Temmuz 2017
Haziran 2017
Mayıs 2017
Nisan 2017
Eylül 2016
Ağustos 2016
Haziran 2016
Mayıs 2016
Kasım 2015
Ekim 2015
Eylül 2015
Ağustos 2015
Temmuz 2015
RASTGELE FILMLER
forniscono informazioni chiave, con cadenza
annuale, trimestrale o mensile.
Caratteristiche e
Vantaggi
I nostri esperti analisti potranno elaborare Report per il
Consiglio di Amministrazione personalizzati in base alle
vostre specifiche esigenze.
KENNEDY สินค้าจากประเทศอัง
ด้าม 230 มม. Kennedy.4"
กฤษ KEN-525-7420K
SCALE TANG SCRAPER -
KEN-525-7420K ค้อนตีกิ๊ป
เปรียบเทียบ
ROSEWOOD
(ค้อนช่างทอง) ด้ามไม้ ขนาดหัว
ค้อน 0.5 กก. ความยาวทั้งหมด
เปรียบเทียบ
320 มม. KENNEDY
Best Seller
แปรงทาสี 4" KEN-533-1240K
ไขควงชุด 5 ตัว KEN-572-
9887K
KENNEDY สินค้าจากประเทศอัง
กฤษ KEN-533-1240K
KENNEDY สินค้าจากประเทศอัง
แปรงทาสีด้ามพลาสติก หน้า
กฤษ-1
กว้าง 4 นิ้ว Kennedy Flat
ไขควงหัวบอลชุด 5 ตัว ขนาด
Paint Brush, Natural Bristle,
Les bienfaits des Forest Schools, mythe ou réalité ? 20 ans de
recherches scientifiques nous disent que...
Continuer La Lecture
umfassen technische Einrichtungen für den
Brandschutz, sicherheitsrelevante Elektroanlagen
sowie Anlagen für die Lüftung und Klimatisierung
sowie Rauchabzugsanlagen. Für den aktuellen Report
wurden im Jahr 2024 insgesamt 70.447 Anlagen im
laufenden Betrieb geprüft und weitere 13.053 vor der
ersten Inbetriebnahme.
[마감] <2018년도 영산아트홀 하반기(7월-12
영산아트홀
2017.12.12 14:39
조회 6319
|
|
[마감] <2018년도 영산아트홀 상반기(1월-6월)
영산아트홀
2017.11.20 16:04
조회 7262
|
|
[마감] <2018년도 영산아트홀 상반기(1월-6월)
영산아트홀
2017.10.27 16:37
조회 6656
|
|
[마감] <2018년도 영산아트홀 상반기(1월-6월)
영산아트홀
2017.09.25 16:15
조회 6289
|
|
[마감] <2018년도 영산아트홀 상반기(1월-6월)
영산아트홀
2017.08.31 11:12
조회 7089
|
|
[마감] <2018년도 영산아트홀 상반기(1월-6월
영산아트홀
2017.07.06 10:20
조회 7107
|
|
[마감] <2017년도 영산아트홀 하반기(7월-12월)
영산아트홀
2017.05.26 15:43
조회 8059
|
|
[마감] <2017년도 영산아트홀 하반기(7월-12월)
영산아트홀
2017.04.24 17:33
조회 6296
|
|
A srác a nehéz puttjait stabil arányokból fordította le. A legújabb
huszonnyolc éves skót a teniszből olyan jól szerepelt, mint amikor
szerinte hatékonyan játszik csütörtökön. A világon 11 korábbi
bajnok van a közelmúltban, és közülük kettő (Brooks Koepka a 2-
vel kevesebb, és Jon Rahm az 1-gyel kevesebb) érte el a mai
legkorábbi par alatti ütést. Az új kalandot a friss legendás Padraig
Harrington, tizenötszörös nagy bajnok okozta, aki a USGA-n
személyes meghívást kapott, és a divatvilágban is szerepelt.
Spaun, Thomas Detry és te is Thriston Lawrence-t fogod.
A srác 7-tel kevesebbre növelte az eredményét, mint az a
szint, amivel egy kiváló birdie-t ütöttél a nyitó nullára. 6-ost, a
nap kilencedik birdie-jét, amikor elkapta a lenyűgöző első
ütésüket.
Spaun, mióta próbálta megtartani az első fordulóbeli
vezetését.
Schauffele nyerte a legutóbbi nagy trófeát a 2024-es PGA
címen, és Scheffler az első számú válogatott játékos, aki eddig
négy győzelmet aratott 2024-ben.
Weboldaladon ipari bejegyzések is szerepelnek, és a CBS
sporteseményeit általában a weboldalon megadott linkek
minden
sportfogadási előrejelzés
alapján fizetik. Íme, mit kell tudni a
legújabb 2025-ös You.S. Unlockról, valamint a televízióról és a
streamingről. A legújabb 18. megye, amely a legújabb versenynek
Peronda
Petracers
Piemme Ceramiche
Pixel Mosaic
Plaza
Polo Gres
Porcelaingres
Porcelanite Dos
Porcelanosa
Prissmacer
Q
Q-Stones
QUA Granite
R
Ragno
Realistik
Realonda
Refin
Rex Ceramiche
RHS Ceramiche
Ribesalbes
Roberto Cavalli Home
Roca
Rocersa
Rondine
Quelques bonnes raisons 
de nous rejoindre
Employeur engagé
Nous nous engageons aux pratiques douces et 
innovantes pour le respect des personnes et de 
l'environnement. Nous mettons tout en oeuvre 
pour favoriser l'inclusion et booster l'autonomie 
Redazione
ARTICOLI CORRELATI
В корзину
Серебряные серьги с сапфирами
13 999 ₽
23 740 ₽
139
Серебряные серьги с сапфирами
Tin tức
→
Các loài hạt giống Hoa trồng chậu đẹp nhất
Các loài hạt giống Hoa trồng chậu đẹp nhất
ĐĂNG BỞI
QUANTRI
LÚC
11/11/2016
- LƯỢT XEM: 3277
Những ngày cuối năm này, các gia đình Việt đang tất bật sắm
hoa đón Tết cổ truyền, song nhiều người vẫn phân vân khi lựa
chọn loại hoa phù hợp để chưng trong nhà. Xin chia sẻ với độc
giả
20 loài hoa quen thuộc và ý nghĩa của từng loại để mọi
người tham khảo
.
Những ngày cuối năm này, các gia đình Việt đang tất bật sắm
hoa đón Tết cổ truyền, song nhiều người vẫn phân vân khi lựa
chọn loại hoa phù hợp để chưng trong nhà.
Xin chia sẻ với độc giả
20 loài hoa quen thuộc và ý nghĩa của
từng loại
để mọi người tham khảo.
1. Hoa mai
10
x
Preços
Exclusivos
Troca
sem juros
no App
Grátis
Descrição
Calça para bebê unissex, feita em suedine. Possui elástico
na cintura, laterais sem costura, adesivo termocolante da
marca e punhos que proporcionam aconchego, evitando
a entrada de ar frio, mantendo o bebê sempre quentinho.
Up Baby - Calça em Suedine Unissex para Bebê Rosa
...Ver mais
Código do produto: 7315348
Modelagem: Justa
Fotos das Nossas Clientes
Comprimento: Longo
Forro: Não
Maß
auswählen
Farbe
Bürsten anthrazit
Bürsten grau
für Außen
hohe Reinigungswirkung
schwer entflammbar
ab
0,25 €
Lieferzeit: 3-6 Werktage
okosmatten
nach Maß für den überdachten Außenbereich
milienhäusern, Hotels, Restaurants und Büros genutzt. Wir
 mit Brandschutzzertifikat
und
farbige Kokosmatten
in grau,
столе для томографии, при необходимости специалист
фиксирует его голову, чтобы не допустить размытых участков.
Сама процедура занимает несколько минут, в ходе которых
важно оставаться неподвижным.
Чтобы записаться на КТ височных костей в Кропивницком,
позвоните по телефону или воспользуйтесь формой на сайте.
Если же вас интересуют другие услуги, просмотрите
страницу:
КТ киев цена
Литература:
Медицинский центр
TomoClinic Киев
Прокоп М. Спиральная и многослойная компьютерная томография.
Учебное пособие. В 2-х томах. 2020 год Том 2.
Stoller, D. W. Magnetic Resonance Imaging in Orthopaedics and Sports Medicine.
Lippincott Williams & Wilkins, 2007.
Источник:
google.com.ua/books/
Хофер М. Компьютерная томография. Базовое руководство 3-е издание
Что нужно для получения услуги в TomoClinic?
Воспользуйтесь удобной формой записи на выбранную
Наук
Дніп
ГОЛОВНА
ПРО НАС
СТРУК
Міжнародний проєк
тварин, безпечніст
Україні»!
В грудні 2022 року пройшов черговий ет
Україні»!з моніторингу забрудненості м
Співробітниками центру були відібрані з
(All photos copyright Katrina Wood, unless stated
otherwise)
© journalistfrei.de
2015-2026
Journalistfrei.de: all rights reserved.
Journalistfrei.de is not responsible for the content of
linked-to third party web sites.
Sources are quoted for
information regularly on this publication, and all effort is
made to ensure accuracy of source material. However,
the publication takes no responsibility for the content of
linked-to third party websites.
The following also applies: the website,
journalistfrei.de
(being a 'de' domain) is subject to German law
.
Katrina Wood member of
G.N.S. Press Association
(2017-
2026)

■ ■ ■ ■ ■

DESCRIPTION OF THE TASK: Retype the records above, but only those lines that fall between the line containing "legkorábbi par alatti" and the line containing "Spaun, Thomas Detry", with both of those lines included, exactly as written.

RESULT:
legkorábbi par alatti ütést. Az új kalandot a friss legendás Padraig
Harrington, tizenötszörös nagy bajnok okozta, aki a USGA-n
személyes meghívást kapott, és a divatvilágban is szerepelt.
Spaun, Thomas Detry és te is Thriston Lawrence-t fogod.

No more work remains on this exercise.